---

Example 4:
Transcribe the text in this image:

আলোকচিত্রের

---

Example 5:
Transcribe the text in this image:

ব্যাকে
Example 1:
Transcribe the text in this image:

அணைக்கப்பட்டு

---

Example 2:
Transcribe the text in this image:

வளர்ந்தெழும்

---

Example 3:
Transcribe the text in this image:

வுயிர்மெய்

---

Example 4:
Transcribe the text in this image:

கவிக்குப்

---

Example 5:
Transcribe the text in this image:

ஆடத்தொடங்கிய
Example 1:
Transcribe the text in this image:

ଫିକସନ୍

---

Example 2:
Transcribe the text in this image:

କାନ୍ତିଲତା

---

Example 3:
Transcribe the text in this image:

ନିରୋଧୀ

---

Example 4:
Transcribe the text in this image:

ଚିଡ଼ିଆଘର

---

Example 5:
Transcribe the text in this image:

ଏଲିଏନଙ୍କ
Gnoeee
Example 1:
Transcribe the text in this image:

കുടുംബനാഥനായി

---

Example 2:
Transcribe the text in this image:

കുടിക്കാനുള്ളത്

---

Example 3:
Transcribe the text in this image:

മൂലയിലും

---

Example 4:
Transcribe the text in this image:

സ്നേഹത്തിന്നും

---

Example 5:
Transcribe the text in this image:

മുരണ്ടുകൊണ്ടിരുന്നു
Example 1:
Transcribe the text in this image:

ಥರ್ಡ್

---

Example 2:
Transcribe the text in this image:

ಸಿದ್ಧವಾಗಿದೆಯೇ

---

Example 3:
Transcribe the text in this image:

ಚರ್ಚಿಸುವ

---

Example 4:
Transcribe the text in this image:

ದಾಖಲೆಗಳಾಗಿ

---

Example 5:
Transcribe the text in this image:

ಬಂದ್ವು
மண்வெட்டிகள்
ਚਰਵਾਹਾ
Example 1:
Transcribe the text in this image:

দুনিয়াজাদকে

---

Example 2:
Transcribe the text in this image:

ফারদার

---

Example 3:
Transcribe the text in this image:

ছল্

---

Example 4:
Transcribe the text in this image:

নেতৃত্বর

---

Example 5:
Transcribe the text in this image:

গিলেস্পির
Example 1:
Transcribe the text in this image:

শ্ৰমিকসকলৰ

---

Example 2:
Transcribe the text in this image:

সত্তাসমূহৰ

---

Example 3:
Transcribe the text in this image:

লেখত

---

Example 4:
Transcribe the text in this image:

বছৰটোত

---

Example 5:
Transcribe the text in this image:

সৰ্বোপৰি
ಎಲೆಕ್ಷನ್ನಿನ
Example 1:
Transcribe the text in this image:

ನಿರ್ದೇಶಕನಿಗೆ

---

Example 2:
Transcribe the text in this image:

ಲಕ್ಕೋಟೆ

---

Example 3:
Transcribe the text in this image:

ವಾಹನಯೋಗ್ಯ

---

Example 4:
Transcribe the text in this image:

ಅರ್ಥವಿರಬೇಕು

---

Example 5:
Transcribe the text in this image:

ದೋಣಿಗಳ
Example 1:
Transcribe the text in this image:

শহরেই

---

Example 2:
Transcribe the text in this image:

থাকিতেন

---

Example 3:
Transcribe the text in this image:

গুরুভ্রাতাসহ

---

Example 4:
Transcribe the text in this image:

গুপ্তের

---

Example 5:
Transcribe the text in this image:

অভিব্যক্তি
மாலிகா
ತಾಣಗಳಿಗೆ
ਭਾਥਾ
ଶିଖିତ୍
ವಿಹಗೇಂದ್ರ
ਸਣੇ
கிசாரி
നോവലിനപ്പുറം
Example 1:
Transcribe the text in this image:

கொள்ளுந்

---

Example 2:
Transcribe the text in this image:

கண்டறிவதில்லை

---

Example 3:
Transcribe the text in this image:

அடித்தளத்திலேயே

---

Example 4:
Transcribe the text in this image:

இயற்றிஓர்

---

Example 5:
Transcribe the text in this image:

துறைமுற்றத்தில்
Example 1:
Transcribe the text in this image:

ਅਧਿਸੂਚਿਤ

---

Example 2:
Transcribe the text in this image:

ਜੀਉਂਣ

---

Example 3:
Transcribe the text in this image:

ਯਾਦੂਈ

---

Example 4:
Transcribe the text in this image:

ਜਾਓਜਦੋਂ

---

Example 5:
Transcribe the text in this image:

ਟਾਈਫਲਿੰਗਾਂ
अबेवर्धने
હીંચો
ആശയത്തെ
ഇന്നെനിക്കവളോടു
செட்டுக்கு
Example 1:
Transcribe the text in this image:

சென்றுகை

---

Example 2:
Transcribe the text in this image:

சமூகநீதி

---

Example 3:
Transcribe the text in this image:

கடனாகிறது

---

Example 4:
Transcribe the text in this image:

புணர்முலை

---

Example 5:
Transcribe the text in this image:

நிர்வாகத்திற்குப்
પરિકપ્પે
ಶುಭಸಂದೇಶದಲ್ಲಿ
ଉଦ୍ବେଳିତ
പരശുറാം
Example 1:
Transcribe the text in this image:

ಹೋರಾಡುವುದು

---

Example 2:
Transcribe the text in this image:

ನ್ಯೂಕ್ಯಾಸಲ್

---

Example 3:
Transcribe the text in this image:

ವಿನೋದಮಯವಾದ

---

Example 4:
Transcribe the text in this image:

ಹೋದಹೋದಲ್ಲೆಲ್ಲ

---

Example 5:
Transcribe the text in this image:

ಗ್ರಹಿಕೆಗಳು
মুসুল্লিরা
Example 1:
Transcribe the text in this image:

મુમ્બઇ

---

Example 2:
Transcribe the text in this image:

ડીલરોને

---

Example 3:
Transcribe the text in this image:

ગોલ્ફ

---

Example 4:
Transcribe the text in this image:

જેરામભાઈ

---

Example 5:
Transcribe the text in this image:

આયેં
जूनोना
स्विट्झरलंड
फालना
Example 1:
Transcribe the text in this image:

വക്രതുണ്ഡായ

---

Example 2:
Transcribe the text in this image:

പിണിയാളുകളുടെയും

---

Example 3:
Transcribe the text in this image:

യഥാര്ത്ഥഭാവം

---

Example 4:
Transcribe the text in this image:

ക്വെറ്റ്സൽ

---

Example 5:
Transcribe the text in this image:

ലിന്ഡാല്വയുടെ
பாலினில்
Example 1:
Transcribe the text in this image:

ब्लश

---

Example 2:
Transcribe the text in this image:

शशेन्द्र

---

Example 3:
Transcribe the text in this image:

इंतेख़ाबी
****************
_REQUIREMENT:_
Copy each line of the material exactly as shown.

_RESULT OF THE EXERCISE:_
---

Example 4:
Transcribe the text in this image:

আলোকচিত্রের

---

Example 5:
Transcribe the text in this image:

ব্যাকে
Example 1:
Transcribe the text in this image:

அணைக்கப்பட்டு

---

Example 2:
Transcribe the text in this image:

வளர்ந்தெழும்

---

Example 3:
Transcribe the text in this image:

வுயிர்மெய்

---

Example 4:
Transcribe the text in this image:

கவிக்குப்

---

Example 5:
Transcribe the text in this image:

ஆடத்தொடங்கிய
Example 1:
Transcribe the text in this image:

ଫିକସନ୍

---

Example 2:
Transcribe the text in this image:

କାନ୍ତିଲତା

---

Example 3:
Transcribe the text in this image:

ନିରୋଧୀ

---

Example 4:
Transcribe the text in this image:

ଚିଡ଼ିଆଘର

---

Example 5:
Transcribe the text in this image:

ଏଲିଏନଙ୍କ
Gnoeee
Example 1:
Transcribe the text in this image:

കുടുംബനാഥനായി

---

Example 2:
Transcribe the text in this image:

കുടിക്കാനുള്ളത്

---

Example 3:
Transcribe the text in this image:

മൂലയിലും

---

Example 4:
Transcribe the text in this image:

സ്നേഹത്തിന്നും

---

Example 5:
Transcribe the text in this image:

മുരണ്ടുകൊണ്ടിരുന്നു
Example 1:
Transcribe the text in this image:

ಥರ್ಡ್

---

Example 2:
Transcribe the text in this image:

ಸಿದ್ಧವಾಗಿದೆಯೇ

---

Example 3:
Transcribe the text in this image:

ಚರ್ಚಿಸುವ

---

Example 4:
Transcribe the text in this image:

ದಾಖಲೆಗಳಾಗಿ

---

Example 5:
Transcribe the text in this image:

ಬಂದ್ವು
மண்வெட்டிகள்
ਚਰਵਾਹਾ
Example 1:
Transcribe the text in this image:

দুনিয়াজাদকে

---

Example 2:
Transcribe the text in this image:

ফারদার

---

Example 3:
Transcribe the text in this image:

ছল্

---

Example 4:
Transcribe the text in this image:

নেতৃত্বর

---

Example 5:
Transcribe the text in this image:

গিলেস্পির
Example 1:
Transcribe the text in this image:

শ্ৰমিকসকলৰ

---

Example 2:
Transcribe the text in this image:

সত্তাসমূহৰ

---

Example 3:
Transcribe the text in this image:

লেখত

---

Example 4:
Transcribe the text in this image:

বছৰটোত

---

Example 5:
Transcribe the text in this image:

সৰ্বোপৰি
ಎಲೆಕ್ಷನ್ನಿನ
Example 1:
Transcribe the text in this image:

ನಿರ್ದೇಶಕನಿಗೆ

---

Example 2:
Transcribe the text in this image:

ಲಕ್ಕೋಟೆ

---

Example 3:
Transcribe the text in this image:

ವಾಹನಯೋಗ್ಯ

---

Example 4:
Transcribe the text in this image:

ಅರ್ಥವಿರಬೇಕು

---

Example 5:
Transcribe the text in this image:

ದೋಣಿಗಳ
Example 1:
Transcribe the text in this image:

শহরেই

---

Example 2:
Transcribe the text in this image:

থাকিতেন

---

Example 3:
Transcribe the text in this image:

গুরুভ্রাতাসহ

---

Example 4:
Transcribe the text in this image:

গুপ্তের

---

Example 5:
Transcribe the text in this image:

অভিব্যক্তি
மாலிகா
ತಾಣಗಳಿಗೆ
ਭਾਥਾ
ଶିଖିତ୍
ವಿಹಗೇಂದ್ರ
ਸਣੇ
கிசாரி
നോവലിനപ്പുറം
Example 1:
Transcribe the text in this image:

கொள்ளுந்

---

Example 2:
Transcribe the text in this image:

கண்டறிவதில்லை

---

Example 3:
Transcribe the text in this image:

அடித்தளத்திலேயே

---

Example 4:
Transcribe the text in this image:

இயற்றிஓர்

---

Example 5:
Transcribe the text in this image:

துறைமுற்றத்தில்
Example 1:
Transcribe the text in this image:

ਅਧਿਸੂਚਿਤ

---

Example 2:
Transcribe the text in this image:

ਜੀਉਂਣ

---

Example 3:
Transcribe the text in this image:

ਯਾਦੂਈ

---

Example 4:
Transcribe the text in this image:

ਜਾਓਜਦੋਂ

---

Example 5:
Transcribe the text in this image:

ਟਾਈਫਲਿੰਗਾਂ
अबेवर्धने
હીંચો
ആശയത്തെ
ഇന്നെനിക്കവളോടു
செட்டுக்கு
Example 1:
Transcribe the text in this image:

சென்றுகை

---

Example 2:
Transcribe the text in this image:

சமூகநீதி

---

Example 3:
Transcribe the text in this image:

கடனாகிறது

---

Example 4:
Transcribe the text in this image:

புணர்முலை

---

Example 5:
Transcribe the text in this image:

நிர்வாகத்திற்குப்
પરિકપ્પે
ಶುಭಸಂದೇಶದಲ್ಲಿ
ଉଦ୍ବେଳିତ
പരശുറാം
Example 1:
Transcribe the text in this image:

ಹೋರಾಡುವುದು

---

Example 2:
Transcribe the text in this image:

ನ್ಯೂಕ್ಯಾಸಲ್

---

Example 3:
Transcribe the text in this image:

ವಿನೋದಮಯವಾದ

---

Example 4:
Transcribe the text in this image:

ಹೋದಹೋದಲ್ಲೆಲ್ಲ

---

Example 5:
Transcribe the text in this image:

ಗ್ರಹಿಕೆಗಳು
মুসুল্লিরা
Example 1:
Transcribe the text in this image:

મુમ્બઇ

---

Example 2:
Transcribe the text in this image:

ડીલરોને

---

Example 3:
Transcribe the text in this image:

ગોલ્ફ

---

Example 4:
Transcribe the text in this image:

જેરામભાઈ

---

Example 5:
Transcribe the text in this image:

આયેં
जूनोना
स्विट्झरलंड
फालना
Example 1:
Transcribe the text in this image:

വക്രതുണ്ഡായ

---

Example 2:
Transcribe the text in this image:

പിണിയാളുകളുടെയും

---

Example 3:
Transcribe the text in this image:

യഥാര്ത്ഥഭാവം

---

Example 4:
Transcribe the text in this image:

ക്വെറ്റ്സൽ

---

Example 5:
Transcribe the text in this image:

ലിന്ഡാല്വയുടെ
பாலினில்
Example 1:
Transcribe the text in this image:

ब्लश

---

Example 2:
Transcribe the text in this image:

शशेन्द्र

---

Example 3:
Transcribe the text in this image:

इंतेख़ाबी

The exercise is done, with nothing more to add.